DOCUMENT SECTION:

------------------------------

Structure protection teams in Sparwood conducting practice drills to test for efficiencies. (Image courtesy of BC Wildfire Service)

Structure protection teams in Sparwood conducting practice drills to test for efficiencies. (Image courtesy of BC Wildfire Service)

Contingency planning around Sparwood continues as Cummings Creek fire burns on

The wildfire has seen some growth, but is mostly burning within the fire perimetre

The Cummings Creek wildfire of note has grown slightly to over 52 hectares according to the latest update from the BC Wildfire Service.

The fire, which is 5km west of Sparwood in a steep forested area known locally as the Wilson Draw has been burning since August 3. It is currently burning slowly up the hill it started on, while efforts are being made to cool it’s northern flank and slow it from crossing Cummings Creek.

“Over the past several days, fire activity has continued within the perimeter and some growth has been observed on the southwest flank,” reads the August 12 BC Wildfire Service update.

------------------------------

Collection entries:
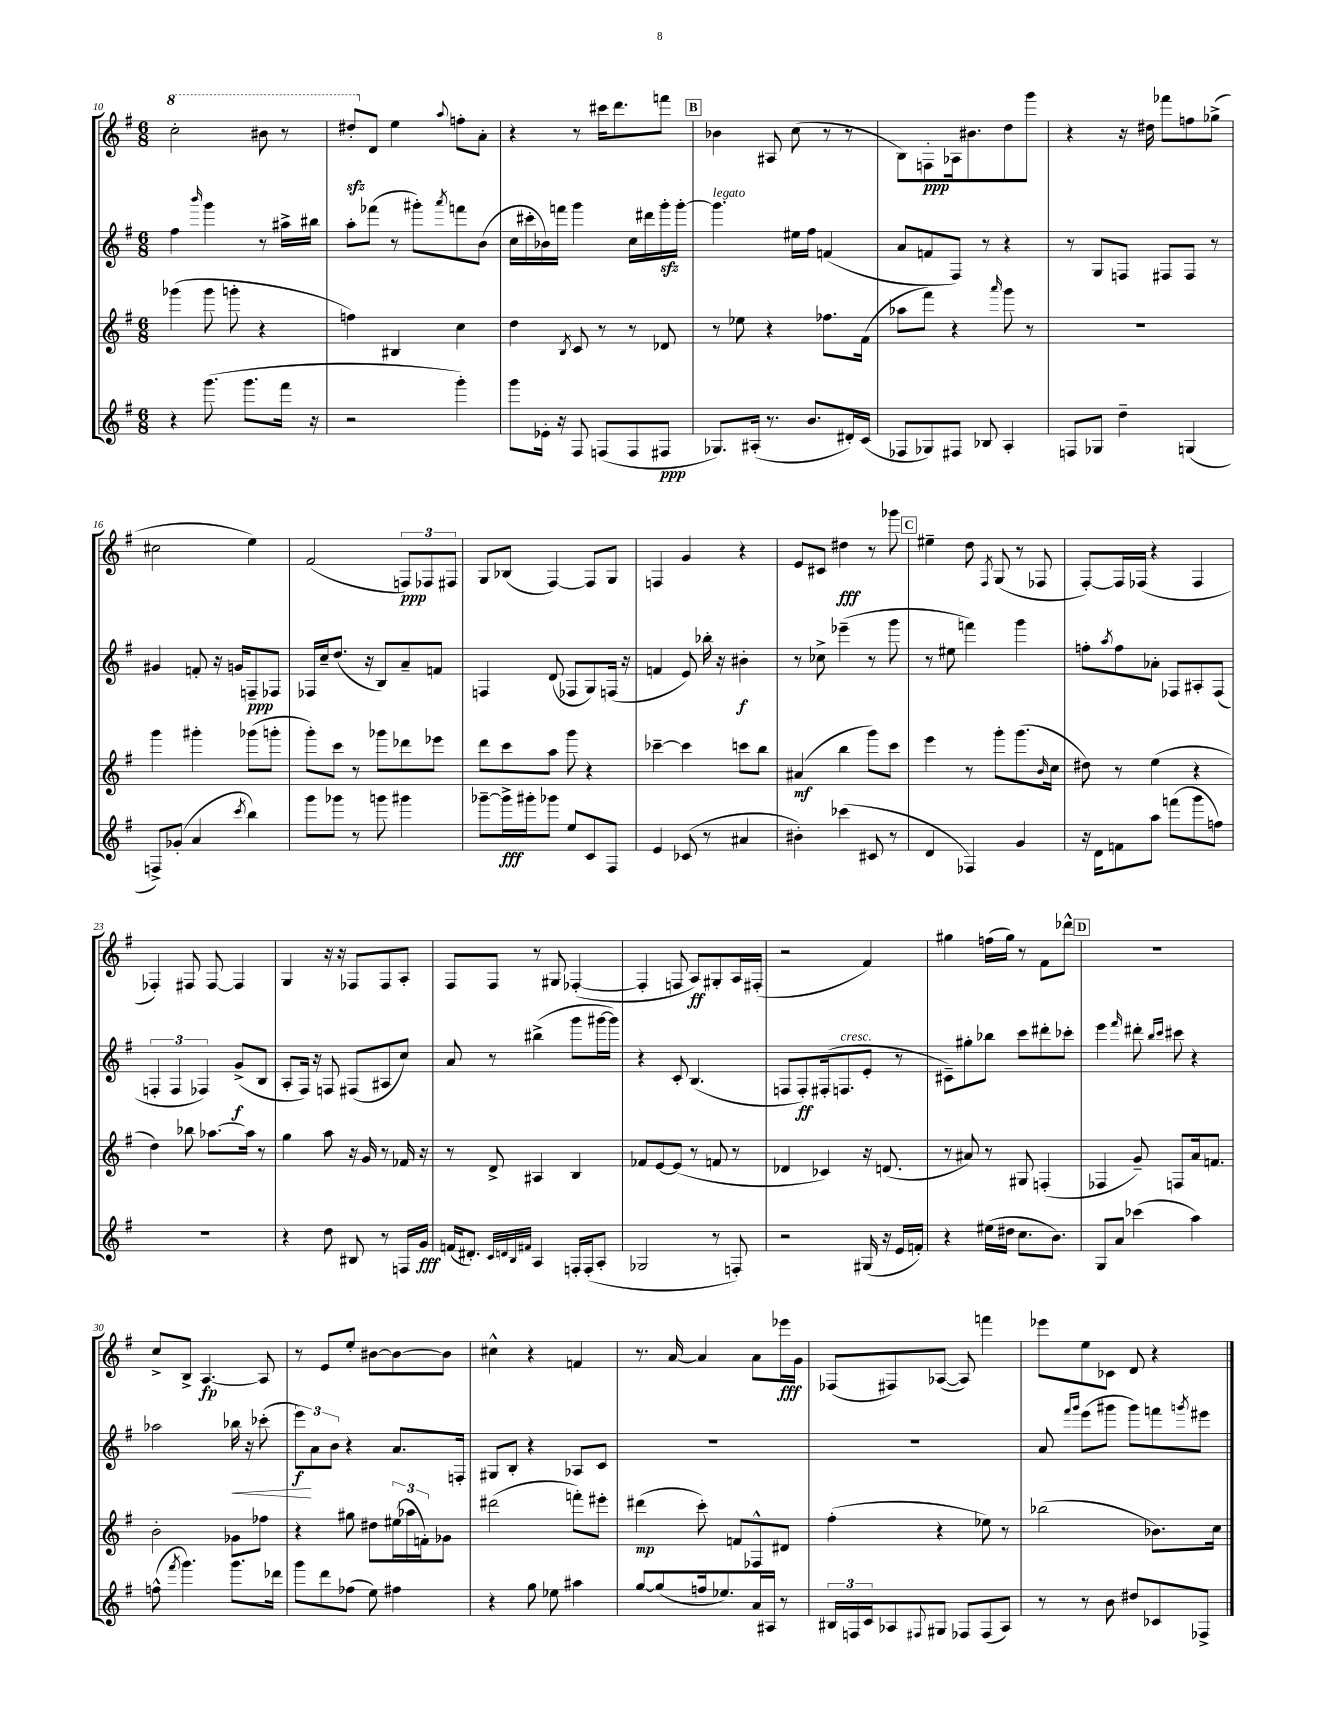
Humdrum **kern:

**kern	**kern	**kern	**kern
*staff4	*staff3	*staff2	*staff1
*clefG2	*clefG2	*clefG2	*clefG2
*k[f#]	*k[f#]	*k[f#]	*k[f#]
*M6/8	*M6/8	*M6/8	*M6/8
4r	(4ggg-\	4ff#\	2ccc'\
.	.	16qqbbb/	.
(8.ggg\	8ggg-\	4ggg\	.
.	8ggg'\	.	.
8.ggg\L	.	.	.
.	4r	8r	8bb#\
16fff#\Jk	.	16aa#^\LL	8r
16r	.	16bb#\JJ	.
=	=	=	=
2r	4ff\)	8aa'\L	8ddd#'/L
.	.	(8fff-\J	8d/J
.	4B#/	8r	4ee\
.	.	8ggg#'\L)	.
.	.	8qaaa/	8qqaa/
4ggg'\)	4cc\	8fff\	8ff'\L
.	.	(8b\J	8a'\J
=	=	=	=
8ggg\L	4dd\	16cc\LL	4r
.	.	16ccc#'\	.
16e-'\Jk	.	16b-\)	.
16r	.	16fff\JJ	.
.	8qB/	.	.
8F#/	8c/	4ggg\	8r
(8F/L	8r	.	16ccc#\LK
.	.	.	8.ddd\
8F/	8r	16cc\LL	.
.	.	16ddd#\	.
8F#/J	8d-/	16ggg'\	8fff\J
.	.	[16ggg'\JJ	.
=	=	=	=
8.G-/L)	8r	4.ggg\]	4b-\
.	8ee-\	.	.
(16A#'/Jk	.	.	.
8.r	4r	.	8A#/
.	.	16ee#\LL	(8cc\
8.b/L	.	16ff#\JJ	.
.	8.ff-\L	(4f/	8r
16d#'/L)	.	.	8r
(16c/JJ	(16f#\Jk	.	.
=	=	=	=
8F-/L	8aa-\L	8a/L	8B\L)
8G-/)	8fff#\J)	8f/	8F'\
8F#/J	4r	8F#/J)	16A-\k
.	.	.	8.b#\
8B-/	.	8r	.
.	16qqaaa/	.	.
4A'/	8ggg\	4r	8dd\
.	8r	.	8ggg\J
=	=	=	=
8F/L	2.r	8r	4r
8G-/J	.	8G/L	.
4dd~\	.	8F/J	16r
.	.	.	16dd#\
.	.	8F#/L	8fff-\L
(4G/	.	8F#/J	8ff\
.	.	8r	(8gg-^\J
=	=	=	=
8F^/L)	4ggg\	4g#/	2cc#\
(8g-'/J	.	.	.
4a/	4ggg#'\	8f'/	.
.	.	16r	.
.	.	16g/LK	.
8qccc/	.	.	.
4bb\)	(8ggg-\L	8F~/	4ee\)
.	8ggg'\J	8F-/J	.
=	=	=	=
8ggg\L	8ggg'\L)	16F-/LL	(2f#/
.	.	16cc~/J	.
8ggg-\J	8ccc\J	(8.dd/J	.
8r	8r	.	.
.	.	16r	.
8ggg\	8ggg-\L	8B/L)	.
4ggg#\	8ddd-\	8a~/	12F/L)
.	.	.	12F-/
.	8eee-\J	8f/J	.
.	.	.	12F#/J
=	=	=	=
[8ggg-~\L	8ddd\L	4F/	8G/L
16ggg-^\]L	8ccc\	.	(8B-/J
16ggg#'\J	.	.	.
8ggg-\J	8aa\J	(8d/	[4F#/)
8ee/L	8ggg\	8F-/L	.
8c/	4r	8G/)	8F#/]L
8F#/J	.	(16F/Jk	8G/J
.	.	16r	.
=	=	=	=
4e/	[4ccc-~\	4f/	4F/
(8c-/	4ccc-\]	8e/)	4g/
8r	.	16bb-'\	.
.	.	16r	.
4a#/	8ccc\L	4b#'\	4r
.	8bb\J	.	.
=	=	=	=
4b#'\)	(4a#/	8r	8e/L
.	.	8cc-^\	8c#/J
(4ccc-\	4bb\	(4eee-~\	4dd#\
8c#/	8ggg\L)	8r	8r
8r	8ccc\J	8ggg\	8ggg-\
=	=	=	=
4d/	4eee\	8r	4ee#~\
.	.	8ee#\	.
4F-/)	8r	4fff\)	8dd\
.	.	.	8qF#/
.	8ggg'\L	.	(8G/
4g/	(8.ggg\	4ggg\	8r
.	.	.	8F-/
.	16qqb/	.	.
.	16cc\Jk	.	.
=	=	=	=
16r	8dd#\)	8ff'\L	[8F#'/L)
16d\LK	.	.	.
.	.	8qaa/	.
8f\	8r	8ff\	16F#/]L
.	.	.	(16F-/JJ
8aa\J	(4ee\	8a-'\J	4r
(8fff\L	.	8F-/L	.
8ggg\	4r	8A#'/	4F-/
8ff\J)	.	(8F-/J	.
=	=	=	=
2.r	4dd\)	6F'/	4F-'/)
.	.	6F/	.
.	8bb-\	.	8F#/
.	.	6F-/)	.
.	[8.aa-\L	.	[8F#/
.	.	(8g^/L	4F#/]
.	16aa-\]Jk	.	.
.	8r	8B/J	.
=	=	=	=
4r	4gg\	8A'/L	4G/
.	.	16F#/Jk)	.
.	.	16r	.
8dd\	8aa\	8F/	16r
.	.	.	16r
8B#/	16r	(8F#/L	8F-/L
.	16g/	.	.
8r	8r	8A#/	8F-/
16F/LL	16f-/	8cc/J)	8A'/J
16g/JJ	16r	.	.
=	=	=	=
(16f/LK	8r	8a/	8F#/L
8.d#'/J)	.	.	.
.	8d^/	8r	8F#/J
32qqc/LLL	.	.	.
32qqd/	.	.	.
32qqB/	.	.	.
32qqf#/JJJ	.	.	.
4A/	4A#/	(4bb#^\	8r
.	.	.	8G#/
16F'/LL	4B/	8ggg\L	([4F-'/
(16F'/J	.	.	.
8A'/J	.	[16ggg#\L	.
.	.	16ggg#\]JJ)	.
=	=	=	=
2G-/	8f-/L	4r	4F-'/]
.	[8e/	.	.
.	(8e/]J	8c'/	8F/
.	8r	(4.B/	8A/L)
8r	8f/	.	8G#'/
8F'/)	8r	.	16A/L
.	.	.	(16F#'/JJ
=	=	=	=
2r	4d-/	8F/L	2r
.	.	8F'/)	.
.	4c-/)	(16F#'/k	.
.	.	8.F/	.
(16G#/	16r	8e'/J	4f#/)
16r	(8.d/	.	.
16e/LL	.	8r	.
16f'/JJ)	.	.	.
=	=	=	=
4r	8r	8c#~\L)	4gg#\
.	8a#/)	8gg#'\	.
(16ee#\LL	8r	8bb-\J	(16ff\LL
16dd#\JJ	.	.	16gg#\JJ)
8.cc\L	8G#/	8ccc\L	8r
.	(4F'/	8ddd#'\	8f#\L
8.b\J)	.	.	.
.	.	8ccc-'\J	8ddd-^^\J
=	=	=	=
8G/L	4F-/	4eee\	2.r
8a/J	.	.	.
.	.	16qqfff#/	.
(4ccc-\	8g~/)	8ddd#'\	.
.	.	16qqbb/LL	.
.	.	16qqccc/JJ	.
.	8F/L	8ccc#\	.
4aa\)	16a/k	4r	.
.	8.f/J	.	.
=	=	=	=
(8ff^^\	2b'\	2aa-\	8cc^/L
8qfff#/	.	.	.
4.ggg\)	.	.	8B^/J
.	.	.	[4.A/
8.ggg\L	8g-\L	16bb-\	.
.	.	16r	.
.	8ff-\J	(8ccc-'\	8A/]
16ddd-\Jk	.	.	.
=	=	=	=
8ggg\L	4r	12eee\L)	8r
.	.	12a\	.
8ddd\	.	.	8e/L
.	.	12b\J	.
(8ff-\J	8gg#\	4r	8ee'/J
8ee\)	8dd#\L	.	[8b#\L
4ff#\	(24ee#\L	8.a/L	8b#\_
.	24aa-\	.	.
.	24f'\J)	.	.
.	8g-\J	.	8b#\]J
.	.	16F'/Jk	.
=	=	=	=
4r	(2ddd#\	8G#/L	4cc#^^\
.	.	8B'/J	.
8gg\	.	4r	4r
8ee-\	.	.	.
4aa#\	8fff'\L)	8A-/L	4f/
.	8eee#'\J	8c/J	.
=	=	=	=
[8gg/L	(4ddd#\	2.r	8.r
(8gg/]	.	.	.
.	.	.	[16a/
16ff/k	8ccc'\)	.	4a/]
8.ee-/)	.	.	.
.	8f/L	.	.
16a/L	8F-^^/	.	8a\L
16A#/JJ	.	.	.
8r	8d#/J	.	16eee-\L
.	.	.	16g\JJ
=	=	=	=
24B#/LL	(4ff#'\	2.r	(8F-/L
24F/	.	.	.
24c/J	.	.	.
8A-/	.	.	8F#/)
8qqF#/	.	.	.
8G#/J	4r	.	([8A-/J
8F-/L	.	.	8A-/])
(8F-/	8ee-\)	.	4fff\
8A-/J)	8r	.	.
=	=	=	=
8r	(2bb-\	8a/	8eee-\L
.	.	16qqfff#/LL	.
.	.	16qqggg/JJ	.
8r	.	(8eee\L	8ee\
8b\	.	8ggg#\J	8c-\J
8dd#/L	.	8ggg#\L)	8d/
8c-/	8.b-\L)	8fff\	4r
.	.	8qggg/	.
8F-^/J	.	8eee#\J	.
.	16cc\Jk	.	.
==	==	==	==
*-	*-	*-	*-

------------------------------

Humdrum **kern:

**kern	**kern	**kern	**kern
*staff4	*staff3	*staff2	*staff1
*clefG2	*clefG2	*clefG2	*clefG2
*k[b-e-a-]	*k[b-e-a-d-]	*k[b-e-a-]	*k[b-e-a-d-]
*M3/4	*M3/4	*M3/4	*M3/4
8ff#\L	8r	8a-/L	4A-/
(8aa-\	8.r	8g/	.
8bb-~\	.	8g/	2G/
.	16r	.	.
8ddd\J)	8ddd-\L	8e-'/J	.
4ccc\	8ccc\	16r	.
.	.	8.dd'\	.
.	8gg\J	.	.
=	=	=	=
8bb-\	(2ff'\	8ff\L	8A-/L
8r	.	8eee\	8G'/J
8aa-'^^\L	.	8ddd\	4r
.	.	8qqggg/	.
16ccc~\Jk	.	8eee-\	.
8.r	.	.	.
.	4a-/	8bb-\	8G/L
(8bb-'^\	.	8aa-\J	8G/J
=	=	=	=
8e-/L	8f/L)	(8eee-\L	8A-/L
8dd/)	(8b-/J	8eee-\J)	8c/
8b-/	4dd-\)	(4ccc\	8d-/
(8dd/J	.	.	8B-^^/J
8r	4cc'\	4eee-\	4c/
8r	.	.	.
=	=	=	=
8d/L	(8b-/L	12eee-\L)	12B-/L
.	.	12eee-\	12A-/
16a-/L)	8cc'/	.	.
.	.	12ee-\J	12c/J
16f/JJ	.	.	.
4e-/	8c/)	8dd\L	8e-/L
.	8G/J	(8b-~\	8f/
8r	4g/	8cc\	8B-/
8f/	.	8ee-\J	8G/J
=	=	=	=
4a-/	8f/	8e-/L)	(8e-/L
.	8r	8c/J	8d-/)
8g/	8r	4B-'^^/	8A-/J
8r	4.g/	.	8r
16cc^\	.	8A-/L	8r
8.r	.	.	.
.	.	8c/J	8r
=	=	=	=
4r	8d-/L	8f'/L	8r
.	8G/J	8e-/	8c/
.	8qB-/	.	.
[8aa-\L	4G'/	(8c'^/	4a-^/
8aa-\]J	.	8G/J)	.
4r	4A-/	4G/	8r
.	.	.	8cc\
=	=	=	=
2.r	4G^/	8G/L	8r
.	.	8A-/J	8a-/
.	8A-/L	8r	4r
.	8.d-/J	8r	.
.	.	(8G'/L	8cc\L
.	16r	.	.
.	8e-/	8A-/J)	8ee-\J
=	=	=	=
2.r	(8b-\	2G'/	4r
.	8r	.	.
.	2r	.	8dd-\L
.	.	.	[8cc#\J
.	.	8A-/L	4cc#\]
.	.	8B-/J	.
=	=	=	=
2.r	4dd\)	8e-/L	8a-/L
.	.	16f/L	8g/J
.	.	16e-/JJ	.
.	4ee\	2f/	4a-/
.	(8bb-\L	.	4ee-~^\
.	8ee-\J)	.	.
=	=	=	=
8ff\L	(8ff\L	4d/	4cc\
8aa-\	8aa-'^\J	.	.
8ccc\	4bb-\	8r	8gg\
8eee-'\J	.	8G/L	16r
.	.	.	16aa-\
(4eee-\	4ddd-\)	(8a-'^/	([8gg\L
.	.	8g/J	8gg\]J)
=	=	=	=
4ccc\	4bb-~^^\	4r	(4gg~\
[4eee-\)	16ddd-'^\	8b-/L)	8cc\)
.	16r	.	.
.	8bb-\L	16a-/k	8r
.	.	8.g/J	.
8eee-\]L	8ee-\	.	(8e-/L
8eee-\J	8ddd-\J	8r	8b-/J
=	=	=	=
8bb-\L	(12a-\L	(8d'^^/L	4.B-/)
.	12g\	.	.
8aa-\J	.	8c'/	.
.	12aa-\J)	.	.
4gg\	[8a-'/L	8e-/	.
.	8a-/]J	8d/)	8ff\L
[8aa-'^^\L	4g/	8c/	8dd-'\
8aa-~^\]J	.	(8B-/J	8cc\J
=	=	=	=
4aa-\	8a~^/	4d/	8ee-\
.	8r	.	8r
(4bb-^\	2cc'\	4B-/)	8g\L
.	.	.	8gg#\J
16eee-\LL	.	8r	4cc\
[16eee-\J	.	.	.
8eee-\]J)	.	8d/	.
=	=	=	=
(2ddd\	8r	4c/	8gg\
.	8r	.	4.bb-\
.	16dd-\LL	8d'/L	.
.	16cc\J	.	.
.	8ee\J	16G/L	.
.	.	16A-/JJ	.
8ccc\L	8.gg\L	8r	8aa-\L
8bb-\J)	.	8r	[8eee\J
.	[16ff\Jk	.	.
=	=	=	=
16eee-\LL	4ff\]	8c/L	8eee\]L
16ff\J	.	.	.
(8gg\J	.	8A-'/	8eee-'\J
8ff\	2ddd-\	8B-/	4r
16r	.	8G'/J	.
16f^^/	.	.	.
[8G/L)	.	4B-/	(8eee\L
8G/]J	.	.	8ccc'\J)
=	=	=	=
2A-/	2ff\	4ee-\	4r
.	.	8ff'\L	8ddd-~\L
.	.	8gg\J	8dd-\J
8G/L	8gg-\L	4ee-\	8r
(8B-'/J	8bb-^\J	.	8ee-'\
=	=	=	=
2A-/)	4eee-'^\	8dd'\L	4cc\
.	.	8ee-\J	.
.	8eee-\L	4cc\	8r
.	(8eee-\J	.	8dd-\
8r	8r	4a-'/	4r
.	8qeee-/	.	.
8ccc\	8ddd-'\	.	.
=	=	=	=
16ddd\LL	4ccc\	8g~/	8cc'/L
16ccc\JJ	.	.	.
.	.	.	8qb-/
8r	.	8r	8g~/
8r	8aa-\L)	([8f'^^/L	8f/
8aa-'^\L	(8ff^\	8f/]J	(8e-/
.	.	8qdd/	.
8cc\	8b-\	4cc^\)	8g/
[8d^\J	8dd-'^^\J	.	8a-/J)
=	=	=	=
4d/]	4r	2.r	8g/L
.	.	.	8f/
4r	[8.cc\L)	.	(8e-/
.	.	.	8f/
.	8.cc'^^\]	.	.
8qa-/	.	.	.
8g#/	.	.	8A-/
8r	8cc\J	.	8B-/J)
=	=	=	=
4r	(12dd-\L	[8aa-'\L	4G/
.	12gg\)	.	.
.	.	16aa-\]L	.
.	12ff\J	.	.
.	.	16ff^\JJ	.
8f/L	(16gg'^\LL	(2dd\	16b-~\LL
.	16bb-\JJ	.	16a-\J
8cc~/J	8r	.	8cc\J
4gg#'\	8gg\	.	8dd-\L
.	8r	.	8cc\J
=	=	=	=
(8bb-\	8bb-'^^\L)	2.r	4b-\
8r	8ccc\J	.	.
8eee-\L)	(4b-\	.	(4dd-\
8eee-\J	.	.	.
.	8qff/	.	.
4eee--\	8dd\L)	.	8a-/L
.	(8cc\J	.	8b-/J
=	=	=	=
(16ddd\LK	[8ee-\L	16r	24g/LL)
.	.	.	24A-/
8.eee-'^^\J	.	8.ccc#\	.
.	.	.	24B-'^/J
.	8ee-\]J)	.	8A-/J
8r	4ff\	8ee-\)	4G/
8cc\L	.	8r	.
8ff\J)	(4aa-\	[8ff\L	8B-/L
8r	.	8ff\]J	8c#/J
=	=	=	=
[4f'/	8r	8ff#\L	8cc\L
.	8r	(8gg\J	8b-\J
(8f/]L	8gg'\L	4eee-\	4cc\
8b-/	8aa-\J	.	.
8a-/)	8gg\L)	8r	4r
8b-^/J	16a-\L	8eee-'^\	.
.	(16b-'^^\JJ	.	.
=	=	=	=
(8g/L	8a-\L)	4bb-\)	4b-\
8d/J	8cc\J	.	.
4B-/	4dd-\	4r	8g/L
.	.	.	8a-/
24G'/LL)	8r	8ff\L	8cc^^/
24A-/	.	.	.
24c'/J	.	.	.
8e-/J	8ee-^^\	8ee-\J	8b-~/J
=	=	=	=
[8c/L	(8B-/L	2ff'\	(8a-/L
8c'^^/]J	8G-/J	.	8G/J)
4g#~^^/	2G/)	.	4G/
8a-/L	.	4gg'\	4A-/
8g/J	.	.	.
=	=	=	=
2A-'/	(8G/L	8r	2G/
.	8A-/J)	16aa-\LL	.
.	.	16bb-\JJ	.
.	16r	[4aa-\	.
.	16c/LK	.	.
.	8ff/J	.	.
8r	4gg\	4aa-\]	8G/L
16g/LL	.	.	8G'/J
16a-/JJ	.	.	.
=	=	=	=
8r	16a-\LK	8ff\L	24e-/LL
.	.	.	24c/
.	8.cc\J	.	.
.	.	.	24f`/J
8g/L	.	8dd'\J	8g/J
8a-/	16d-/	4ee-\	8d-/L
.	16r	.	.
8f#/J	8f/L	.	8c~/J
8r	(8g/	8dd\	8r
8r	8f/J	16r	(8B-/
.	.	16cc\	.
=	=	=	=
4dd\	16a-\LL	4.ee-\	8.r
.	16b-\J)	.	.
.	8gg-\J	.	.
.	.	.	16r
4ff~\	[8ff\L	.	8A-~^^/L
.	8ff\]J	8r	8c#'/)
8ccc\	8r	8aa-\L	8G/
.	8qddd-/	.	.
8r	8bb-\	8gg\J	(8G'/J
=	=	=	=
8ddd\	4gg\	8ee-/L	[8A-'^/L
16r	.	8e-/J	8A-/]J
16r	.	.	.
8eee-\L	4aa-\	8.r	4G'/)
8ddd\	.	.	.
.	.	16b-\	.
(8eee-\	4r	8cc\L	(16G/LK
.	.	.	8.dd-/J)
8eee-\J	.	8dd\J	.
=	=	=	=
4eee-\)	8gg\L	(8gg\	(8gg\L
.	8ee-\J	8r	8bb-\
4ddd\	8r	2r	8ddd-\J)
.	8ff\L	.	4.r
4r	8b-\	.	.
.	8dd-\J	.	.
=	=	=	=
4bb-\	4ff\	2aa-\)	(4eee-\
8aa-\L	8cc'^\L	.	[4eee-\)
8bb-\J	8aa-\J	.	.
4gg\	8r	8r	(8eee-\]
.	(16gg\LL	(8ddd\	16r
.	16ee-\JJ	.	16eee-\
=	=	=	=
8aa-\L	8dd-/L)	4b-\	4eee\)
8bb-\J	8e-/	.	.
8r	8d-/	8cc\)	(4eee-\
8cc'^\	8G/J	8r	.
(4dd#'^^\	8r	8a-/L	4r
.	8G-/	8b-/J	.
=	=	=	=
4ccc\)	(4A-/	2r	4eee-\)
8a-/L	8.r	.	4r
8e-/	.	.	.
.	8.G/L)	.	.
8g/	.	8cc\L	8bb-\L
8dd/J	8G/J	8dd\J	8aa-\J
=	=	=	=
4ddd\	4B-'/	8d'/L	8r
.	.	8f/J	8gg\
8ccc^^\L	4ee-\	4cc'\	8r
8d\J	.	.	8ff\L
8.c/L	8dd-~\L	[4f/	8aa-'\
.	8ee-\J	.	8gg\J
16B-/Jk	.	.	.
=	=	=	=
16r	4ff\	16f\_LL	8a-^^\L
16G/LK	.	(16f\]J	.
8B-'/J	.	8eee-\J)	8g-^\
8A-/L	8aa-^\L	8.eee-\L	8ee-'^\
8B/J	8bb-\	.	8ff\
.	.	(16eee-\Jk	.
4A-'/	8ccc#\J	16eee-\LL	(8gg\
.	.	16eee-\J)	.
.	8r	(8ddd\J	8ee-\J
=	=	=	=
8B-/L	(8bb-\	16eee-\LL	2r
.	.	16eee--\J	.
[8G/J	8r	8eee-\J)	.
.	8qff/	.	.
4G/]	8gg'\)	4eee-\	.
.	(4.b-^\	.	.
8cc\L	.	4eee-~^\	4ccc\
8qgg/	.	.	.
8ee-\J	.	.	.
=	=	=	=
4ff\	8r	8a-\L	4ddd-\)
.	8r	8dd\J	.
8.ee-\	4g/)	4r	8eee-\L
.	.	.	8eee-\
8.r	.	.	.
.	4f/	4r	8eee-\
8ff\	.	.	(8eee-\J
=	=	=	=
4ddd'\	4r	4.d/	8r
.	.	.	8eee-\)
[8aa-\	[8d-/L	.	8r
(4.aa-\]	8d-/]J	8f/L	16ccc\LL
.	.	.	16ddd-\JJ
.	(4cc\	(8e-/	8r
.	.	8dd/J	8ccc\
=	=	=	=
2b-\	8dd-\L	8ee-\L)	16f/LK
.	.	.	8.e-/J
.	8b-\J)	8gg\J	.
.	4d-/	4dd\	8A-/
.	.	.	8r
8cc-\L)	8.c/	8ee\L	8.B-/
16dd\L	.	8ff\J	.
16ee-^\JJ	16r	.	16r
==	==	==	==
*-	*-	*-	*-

------------------------------

AIM OF THE EXERCISE:
Retype the Cummings Creek wildfire article from "Contingency planning around" up to and including "crossing Cummings Creek.".

OUTPUT BELOW:
Contingency planning around Sparwood continues as Cummings Creek fire burns on

The wildfire has seen some growth, but is mostly burning within the fire perimetre

The Cummings Creek wildfire of note has grown slightly to over 52 hectares according to the latest update from the BC Wildfire Service.

The fire, which is 5km west of Sparwood in a steep forested area known locally as the Wilson Draw has been burning since August 3. It is currently burning slowly up the hill it started on, while efforts are being made to cool it’s northern flank and slow it from crossing Cummings Creek.